I am not trying to ‘diss’ the ability of the general population to assess information regarding COVID here, I am just saying it is really, really difficult. The quantum of information to sift through is so vast that you can’t assess it all. It is very hard to know which information is valid and which is not. Not to mention that, many valid scientific publications are hidden behind pay-for walls because that’s how scientific journals make money. So the general public can’t even access the most thoroughly reviewed information, they are reliant on media reading it and telling them about it. You might hope that doctors would read it, but unfortunately doctors are exceptionally busy people and they don’t have time to read all the evidence on everything either. You would hope that a doctor in a particular specialty area will be up to date with literature, but there is no chance a GP will be keeping up with every area of medicine and health.

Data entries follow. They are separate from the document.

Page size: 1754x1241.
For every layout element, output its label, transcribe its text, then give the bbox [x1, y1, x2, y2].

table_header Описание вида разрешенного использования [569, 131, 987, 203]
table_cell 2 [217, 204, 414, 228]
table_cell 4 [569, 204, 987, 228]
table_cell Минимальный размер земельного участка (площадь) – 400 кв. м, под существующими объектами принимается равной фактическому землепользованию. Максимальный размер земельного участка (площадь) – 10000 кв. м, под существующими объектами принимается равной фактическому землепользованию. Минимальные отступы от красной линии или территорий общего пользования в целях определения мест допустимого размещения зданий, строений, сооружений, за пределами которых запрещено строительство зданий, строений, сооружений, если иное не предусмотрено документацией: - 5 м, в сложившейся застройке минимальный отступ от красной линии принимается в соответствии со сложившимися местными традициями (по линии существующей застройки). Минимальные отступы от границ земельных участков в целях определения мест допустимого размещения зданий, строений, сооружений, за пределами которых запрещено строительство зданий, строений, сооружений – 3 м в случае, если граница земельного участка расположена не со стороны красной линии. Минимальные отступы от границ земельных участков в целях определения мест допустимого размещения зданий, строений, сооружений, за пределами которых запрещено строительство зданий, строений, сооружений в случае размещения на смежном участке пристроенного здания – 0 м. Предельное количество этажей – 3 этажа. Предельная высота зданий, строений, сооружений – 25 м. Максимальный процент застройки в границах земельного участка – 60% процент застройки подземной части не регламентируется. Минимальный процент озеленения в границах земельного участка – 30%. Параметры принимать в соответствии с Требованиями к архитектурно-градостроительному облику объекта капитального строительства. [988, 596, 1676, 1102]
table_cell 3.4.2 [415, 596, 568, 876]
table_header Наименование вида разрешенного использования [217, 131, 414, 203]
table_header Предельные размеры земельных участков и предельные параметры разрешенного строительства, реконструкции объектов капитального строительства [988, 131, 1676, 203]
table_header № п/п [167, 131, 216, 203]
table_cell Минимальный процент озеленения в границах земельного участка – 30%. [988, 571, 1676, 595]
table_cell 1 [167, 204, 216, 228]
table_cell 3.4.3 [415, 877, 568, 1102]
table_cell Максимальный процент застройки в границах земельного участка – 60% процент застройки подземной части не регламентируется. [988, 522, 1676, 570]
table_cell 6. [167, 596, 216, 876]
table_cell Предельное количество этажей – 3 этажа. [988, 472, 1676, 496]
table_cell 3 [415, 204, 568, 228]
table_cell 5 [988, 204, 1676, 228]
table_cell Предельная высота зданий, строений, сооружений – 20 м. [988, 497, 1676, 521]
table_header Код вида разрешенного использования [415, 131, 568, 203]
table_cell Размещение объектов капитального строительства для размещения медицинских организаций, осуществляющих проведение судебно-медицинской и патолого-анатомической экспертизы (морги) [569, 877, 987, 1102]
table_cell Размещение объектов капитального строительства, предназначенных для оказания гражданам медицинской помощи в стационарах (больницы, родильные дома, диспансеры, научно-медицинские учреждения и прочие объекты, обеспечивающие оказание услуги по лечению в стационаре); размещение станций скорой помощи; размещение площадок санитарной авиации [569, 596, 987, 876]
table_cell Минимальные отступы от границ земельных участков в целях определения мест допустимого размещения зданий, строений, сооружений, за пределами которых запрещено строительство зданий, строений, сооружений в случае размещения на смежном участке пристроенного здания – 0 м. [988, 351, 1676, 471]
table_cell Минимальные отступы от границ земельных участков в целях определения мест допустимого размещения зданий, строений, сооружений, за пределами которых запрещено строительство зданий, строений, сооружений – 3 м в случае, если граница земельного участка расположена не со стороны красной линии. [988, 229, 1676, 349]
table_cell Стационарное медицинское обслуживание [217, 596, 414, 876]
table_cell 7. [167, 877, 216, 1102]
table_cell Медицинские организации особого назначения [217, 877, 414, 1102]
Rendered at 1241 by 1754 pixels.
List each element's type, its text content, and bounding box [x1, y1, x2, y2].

In the end you have to come back to trusting those who you trust already, to provide the synthesis that you need. So your ‘choices’ become defined by the community in which you operate. Did you get to choose that community? Or was it chosen for you, at least in part, by life circumstances, in the way that most people are not going to choose poverty but birth, and happenstance of upbringing and luck, have significant bearing on where you end up on the wealth spectrum.

I remain of the opinion that vaccination is an essential tool in the communal toolbox for managing COVID-19. The government has used a variety of methods to ‘encourage’ people to get vaccinated to reduce rate of spread and hospital burden from COVID-19, and vaccination passports are one of these methods. There is going to come a time when all those who can be persuaded to get vaccinated will have been. Hopefully our government is keeping a watchful eye on when that time might have been reached, such that the use of vaccine passports will come to a natural conclusion. Just like with Civil Emergencies, we need stated and fixed review points for the longevity of the vaccine passport system, as fundamental to the traffic light system. I have a vague memory of there being a traffic light system review June 2022, but when I look online I cannot easily find a date. I really hope one exists.